[Aavso-photometry] Alternates Photometric Growth curve fitting
Brad Walter
bswalter at hughes.net
Thu Mar 6 17:40:28 EST 2008
When doing (or at least trying to do) millimag time series photometry
(exoplanet light curves, for example), I have been manually picking the
inner-most aperture on every individual image so that my measurement is
always at the same point on the growth curve. This is exceedingly time
consuming and exceptionally tedious. I have tried a "short cut" of analyzing
the images with the smallest FWHM, the median FWHM and the largest FWHM in
the time series; then finding the ratio of the measurement apertures to
FWHMs that accomplishes the following:
1. Puts all three sets of measurements as close as possible to the same
point on the growth curve of the target star measured as a percentage of the
maximum net counts obtained with an aperture that slightly exceeds the
radius needed to reach the second minima inflection point on the horizontal
and vertical line profiles through the centroid of the star;
2. Falls on or near the maximum SNR point on the growth curve of the comp
star;
3. If using ensemble photometry, I will adjust condition in #2 to pick an
aperture that falls near some weighted average of the highest SNR points of
the ensemble stars (usually using a weighting that is the square of the
ratio of each star's best SNR to the best SNR of the "brightest" star, i.e.

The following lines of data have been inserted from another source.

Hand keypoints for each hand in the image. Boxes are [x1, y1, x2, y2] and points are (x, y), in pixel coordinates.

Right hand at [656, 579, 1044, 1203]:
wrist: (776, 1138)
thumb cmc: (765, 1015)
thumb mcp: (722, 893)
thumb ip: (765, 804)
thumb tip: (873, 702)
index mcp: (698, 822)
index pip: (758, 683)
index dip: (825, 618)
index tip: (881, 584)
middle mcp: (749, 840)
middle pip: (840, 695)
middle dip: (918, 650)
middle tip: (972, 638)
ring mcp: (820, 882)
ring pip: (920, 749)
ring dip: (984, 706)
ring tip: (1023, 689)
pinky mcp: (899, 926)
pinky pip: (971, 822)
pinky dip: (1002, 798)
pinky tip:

the one with the highest overall SNR).
Once I have found these three Aperture to FWHM ratios, I average them and
set the inner apertures for each image in the series at the FWHM (or
weighted average FWHM, in the case of ensemble photometry) times this ratio.
This is faster than making growth curves of each image, but it is still
pretty tedious stuff, and I am not convinced it is rigorous. Does anyone
know a faster, less labor intensive method that is rigorous? I would like to
avoid as much of this drudgery as possible, since I am basically lazy, and I
find it hard to carve out the time to do all of the spreadsheet work this
process takes. On the other hand, the process allows you to achieve
precisions of a few millimag standard deviation even with a 10 inch
telescope as long as you have reasonable consistent skies, even when the
seeing isn't great (e.g. 3.5-5.5 arcsec FWHM).